> _Task brief_
Please collect every line of the items below that contains the string "heart" and copy each of those lines in full. Matching is case-sensitive.

....

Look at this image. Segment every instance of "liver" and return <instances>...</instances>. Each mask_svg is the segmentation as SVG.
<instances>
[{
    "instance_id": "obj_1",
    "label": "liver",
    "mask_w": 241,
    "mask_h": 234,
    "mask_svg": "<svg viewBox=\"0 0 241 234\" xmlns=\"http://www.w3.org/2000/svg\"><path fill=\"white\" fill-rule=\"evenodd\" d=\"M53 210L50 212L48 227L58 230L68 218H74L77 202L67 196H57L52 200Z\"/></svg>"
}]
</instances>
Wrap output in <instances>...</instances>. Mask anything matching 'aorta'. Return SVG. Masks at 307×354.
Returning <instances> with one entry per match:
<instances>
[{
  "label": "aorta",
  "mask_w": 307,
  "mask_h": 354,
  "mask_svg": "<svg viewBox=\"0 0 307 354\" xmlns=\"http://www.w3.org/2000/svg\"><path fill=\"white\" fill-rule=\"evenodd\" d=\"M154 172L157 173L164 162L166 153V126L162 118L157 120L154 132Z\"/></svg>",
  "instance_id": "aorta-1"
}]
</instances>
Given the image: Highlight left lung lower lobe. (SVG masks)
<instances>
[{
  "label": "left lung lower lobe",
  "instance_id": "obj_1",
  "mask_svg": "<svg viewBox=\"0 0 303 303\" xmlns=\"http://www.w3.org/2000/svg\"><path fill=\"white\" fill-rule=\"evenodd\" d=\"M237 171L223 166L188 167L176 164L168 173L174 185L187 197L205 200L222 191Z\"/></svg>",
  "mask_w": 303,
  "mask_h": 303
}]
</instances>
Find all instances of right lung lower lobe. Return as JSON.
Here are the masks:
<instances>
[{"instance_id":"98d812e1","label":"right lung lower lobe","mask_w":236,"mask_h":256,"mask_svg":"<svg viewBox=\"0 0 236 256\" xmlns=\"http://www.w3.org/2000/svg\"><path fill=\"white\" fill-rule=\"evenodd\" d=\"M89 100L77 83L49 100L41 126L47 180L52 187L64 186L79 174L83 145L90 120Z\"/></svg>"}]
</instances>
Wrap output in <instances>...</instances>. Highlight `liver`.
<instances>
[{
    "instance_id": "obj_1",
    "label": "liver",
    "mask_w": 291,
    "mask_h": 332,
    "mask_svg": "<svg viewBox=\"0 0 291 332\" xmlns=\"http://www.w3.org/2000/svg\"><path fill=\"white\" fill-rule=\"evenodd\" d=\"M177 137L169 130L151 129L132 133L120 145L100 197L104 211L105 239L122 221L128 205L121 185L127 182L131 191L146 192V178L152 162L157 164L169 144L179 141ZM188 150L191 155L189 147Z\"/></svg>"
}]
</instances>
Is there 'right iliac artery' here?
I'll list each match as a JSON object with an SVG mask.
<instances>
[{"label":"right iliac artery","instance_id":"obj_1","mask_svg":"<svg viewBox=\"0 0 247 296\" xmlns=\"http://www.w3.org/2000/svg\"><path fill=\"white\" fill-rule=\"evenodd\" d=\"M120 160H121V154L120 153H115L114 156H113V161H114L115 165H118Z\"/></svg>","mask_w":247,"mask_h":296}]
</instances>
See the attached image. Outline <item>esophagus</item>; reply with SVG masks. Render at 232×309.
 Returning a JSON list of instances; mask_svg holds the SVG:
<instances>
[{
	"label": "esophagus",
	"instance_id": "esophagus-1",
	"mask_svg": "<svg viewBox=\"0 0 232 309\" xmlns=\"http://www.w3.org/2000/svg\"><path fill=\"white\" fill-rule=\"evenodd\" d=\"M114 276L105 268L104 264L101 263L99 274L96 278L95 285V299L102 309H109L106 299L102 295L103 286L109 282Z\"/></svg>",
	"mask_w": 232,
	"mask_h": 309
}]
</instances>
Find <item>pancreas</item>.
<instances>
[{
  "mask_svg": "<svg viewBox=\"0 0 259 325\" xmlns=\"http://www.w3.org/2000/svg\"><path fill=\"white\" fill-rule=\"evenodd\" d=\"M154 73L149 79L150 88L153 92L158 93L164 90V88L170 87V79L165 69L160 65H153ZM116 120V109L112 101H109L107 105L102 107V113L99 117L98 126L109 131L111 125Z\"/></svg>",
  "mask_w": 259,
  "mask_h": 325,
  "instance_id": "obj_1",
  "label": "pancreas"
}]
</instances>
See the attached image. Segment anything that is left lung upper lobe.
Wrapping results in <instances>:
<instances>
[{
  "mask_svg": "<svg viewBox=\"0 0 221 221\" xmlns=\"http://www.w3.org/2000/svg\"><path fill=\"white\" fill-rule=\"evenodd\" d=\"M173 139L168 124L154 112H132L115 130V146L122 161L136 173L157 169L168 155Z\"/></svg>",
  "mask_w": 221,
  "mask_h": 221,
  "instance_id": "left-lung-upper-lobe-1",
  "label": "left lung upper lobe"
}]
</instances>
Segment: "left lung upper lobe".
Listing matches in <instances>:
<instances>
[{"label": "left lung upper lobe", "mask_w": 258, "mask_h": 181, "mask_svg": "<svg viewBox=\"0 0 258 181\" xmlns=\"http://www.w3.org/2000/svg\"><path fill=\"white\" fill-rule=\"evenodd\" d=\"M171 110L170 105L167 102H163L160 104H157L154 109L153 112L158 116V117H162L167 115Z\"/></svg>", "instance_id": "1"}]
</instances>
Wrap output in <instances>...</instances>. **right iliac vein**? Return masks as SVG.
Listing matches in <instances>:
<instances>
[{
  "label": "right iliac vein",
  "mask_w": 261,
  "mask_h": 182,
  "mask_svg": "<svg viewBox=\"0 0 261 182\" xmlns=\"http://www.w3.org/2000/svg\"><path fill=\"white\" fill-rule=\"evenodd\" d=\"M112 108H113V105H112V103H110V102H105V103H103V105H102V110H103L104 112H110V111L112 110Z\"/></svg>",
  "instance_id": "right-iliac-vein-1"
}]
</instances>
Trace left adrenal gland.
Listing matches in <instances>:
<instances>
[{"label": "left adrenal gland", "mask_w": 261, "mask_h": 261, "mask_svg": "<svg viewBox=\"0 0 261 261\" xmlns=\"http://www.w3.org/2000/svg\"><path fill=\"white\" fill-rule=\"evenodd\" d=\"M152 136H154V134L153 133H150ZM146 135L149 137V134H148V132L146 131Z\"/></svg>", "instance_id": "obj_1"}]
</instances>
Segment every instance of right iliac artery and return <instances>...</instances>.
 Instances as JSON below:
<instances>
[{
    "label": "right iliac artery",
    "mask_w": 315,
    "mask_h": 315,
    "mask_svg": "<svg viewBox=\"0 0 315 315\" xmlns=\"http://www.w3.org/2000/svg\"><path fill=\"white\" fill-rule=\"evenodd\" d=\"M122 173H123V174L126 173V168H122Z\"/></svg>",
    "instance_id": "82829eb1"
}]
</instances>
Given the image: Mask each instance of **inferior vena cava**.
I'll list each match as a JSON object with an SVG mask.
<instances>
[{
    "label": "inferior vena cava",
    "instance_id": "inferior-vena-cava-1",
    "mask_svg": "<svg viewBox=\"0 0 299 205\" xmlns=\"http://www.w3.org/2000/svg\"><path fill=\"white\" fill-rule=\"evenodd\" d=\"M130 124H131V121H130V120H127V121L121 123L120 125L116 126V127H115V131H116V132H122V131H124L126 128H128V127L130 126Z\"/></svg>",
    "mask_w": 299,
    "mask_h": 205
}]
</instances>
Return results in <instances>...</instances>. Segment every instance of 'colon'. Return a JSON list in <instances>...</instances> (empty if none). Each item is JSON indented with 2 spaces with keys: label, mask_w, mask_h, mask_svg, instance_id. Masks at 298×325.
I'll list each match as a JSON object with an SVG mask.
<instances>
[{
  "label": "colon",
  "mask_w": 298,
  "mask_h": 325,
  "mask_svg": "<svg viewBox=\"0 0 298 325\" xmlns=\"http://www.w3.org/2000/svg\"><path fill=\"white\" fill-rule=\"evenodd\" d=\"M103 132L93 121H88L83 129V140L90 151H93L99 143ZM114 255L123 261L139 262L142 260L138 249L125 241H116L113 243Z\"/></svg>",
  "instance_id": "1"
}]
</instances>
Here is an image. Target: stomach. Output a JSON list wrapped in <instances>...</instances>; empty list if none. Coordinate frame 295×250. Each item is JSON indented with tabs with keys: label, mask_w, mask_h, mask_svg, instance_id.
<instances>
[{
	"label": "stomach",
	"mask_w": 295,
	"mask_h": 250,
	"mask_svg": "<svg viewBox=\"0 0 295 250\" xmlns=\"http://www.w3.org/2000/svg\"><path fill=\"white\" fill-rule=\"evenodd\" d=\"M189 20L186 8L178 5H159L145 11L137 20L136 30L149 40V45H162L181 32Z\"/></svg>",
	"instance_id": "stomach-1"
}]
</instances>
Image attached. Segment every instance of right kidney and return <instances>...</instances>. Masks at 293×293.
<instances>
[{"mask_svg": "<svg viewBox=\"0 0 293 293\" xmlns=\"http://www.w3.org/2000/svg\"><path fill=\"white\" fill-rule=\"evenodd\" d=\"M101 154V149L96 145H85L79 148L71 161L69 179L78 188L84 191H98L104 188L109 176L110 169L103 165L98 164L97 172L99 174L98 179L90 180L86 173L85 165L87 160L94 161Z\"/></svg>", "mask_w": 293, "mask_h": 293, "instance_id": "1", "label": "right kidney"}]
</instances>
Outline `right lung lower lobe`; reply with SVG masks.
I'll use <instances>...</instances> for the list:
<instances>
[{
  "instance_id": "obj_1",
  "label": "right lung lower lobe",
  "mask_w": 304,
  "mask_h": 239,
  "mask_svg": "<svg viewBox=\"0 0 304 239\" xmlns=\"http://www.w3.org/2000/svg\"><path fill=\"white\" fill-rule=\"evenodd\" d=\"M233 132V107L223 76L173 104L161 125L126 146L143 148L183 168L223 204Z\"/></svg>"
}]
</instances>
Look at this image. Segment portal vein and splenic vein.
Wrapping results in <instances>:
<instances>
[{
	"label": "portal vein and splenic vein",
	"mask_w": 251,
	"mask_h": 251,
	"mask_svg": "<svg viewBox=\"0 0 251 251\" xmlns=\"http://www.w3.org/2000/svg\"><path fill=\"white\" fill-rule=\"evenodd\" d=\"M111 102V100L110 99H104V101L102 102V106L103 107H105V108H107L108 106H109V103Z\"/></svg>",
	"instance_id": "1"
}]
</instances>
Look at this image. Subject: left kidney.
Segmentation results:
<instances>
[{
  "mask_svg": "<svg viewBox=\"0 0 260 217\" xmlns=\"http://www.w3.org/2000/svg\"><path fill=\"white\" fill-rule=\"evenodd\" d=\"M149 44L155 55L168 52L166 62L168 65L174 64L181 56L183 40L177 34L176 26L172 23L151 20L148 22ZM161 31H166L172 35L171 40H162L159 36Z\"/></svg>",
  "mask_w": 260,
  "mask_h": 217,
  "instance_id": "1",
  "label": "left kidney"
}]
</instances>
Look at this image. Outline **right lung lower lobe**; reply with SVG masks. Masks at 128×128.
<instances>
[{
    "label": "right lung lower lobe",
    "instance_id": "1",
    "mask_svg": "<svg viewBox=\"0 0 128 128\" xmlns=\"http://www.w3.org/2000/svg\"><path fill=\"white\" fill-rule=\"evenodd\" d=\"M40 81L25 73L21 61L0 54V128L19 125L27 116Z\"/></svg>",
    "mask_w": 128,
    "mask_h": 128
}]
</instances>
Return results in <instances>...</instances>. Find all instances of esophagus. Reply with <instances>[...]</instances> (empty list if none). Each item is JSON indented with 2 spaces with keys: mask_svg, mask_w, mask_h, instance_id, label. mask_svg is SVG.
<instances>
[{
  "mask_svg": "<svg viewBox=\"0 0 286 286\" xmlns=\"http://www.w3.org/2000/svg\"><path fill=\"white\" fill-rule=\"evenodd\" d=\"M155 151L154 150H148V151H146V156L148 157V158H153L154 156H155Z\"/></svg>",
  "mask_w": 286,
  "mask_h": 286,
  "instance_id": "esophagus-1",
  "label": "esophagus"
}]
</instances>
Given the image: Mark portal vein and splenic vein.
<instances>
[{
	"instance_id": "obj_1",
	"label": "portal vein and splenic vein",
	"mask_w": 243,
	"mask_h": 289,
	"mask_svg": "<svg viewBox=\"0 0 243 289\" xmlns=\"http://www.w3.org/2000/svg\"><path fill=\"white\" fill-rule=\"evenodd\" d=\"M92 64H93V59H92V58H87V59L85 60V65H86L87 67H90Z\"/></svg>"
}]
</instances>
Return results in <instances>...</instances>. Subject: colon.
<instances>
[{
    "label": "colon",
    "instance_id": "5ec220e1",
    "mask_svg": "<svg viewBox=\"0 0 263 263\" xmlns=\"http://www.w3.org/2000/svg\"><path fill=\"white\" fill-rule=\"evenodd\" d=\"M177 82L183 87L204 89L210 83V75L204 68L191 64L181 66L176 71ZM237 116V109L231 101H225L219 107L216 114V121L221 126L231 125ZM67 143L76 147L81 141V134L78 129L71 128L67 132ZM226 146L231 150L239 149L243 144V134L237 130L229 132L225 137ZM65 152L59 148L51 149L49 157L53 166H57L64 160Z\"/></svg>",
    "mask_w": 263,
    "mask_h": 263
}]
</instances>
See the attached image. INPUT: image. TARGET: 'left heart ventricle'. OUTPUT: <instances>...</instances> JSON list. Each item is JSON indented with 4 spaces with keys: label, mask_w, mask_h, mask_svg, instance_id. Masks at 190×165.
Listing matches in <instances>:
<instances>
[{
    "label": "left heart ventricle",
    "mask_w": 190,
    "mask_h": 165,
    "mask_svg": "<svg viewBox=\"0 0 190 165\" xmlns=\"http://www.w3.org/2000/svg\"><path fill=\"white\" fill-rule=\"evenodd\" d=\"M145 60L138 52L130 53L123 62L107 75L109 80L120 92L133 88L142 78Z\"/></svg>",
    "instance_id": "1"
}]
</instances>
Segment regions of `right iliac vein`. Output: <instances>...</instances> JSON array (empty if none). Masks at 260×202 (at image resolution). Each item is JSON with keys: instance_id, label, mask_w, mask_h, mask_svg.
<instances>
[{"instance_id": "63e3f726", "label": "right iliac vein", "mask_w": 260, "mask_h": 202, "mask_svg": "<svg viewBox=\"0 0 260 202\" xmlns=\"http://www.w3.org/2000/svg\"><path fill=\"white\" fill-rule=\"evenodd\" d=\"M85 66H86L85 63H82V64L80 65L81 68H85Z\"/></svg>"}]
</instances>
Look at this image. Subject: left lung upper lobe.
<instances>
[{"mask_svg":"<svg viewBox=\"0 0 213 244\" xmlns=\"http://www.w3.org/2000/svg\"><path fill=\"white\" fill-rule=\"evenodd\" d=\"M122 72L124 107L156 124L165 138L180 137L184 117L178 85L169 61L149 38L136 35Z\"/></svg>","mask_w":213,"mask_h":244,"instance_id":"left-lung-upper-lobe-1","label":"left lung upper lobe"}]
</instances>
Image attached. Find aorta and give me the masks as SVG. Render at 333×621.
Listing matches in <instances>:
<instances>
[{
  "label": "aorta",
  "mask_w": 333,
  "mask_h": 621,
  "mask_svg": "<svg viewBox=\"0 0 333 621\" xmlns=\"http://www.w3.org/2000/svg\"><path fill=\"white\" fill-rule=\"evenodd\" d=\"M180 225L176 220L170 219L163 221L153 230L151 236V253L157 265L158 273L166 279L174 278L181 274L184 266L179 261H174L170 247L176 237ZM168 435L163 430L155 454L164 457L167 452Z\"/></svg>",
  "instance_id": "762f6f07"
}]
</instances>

....

> _Task result_
See the attached image. INPUT: image. TARGET: 'left heart ventricle'. OUTPUT: <instances>...</instances> JSON list. Each item is JSON indented with 4 spaces with keys: label, mask_w, mask_h, mask_svg, instance_id. Masks at 190×165.
    "label": "left heart ventricle",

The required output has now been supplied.